Surpreendido no seu significado de base, o sistema aparece como o objeto formado de porções que se vinculam debaixo de um princípio unitário ou como a composição de partes orientadas por um vetor comum. Onde houver um conjunto de elementos relacionados entre si e aglutinados perante uma referência determinada, teremos a noção fundamental de sistema.

Prosseguindo no enfrentamento da noção de sistema, o professor paulista classifica os sistemas em reais e proposicionais (2005, p. 134 e ss.). Os primeiros, os sistemas reais, seriam compostos por objetos do mundo físico e social, i.e., no mundo sensível e, portanto, perceptíveis pela experiência, pelos sentidos humanos; enquanto que um sistema proposicional corresponderia a um sistema de proposições de linguagem.

Estes sistemas proposicionais seriam subdivididos em sistemas nomológicos e nomoempíricos. Os sistemas nomológicos têm como partes, elementos puramente ideais, enquanto que os sistemas nomoempíricos têm composição com elementos que têm interface com a realidade. Os sistemas nomoempíricos por seu turno subdividir-se-iam em descritivos e prescritivos. No âmbito dos sistemas puramente descritivos incluir-se-iam os sistemas de enunciados científicos, e no âmbito dos sistemas prescritivos, os sistemas de direcionamento de condutas sociais.

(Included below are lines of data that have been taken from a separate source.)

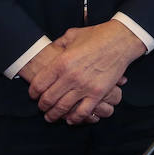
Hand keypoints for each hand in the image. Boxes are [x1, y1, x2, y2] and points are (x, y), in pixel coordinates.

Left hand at [21, 21, 142, 123]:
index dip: (33, 92)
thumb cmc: (97, 35)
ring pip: (63, 108)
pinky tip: (70, 119)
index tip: (33, 95)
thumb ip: (58, 44)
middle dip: (42, 106)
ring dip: (54, 115)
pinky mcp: (98, 93)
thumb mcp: (72, 35)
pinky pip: (83, 112)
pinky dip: (75, 118)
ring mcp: (85, 86)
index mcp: (61, 62)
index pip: (39, 84)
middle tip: (41, 108)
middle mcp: (70, 76)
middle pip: (48, 99)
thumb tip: (51, 49)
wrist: (121, 40)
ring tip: (51, 117)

Assim, com arrimo na acurada exposição acima mencionada, há que se ter a cautela de considerar que ao enfrentar a temática do sistema, há de se definir de antemão, se está sendo enfrentado o sistema nomoempírico descritivo ou o sistema nomoempírico

prescritivo do direito, pois, num e noutro casos as metodologias podem ser diametralmente opostas. Veja as considerações do mestre paulista:

O direito positivo é um sistema nomoempírico prescritivo, onde a racionalidade do homem é empregada com objetivos diretivos e vazada em linguagem técnica. A ciência que o descreve, todavia, mostra-se também um sistema nomoempírico, mas teorético ou declarativo, vertido em linguagem que se propõe ser eminentemente científica (CARVALHO, 2005, p. 137).

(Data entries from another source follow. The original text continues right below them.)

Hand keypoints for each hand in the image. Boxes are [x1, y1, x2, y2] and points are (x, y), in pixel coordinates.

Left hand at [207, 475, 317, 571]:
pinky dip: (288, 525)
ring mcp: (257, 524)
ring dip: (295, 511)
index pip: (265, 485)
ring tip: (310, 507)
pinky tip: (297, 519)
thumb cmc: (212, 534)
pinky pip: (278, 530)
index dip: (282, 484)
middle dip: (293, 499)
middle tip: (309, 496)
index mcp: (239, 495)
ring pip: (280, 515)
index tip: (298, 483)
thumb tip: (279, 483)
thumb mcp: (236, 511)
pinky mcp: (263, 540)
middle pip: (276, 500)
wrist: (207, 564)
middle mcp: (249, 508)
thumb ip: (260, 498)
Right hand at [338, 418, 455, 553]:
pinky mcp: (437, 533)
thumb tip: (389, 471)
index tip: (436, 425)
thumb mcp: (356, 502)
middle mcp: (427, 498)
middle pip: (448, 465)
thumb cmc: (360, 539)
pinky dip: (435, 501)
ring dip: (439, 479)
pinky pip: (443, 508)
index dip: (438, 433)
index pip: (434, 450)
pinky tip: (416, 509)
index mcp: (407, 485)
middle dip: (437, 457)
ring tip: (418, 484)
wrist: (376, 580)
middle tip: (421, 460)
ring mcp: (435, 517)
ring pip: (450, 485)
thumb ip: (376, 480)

Do exposto tem-se que o sistema jurídico do direito positivo é o conjunto, perene e equilibrado, denotativo de unidade ordenada, composto por enunciados prescritivos – repertório – e pelas relações entre estes enunciados denominadas – estrutura – (FERRAZ JÚNIOR, 2003, p. 249 e ss.); sendo que o processo de produção e reprodução dos elementos sistêmicos, a unidade, a ordenação e a homoestase sistêmica são estabelecidas por auto- regulação, e é neste sistema que estão alocados os enunciados prescritivos veiculadores dos direitos fundamentais.